2. Mao’s Poem About “Suffering Ten Thousand Cuts…To Unhorse The Emperor” Is Quoted, Which Evokes Memories Of Red Guards Chanting It At The Beginning Of The Cultural Revolution, But This Is Combined With Expressions Of Moderation And Temperance Elsewhere In The Article. The “Tendency Of Sectarianism” Is Opposed, And In General The Call Is For Correction, Reform, And Unity In Dealing With Those Who Have Committed Mistakes. “WE Must… Be Patient In Doing Our Work And Must Not Be Impetuous,” The Article Cautions.

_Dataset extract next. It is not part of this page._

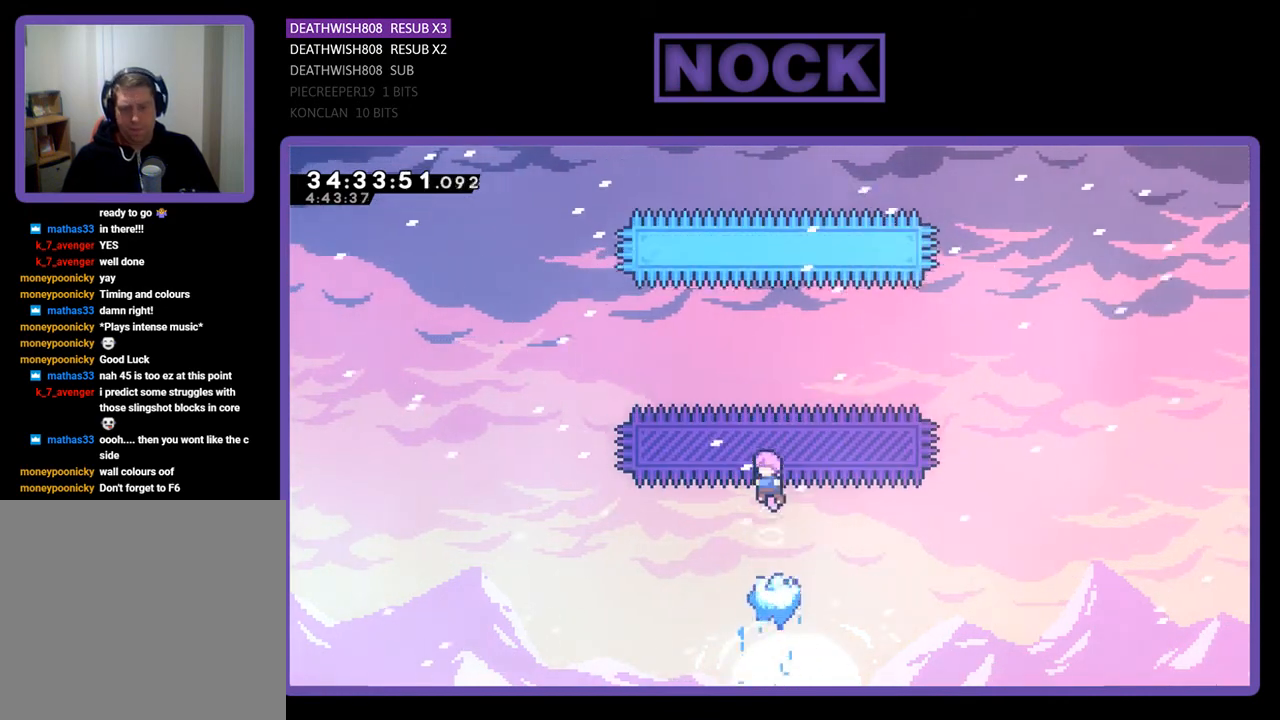
{"buttons": ["CROSS", "R2"], "events": []}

3. It Is Interesting To Note That The Article, Published December 16, Addresses The Same Warning To Intellectuals That Was Featured In The Regime’s Authoritative January 1 Editorial Two Weeks Later (HONG Kong 0001). This Adds To Earlier Indications That The Shanghai Journal Is Well Plugged In And Conveys Views From An Influential Quarter That Probably Includes Wang Hung-Wen And Chang Chun-Chiao, Shanghai’s Representatives On The Politburo’s Standing Committee, As Well As Yao Wen-Yuan.
4. Another Passage Is Worth Quoting, As It May Offer An Insight On The Journal’s Editorial Policy And Beyond That On Political Activities Currently Unfolding In The PRC: “AS To Matters Concerning Important Political Problems, We Should Express Our Attitude Of Endorsement Or Opposition. If There Is Any Problem, We Must Put It On The Table, Give Full Play To Democracy, And Permit Discussion About Different Opinions.” This Kind Of Stand- Up-And-Be-Counted Attitude Has Been Suggested By Earlier Issues Of The Journal Which In Separate Articles Endorsed Chou’s Foreign Policy Line, Vigorously Attacked Confucius, Defended The Left Against Suppression, And Advocated Arming The Workers.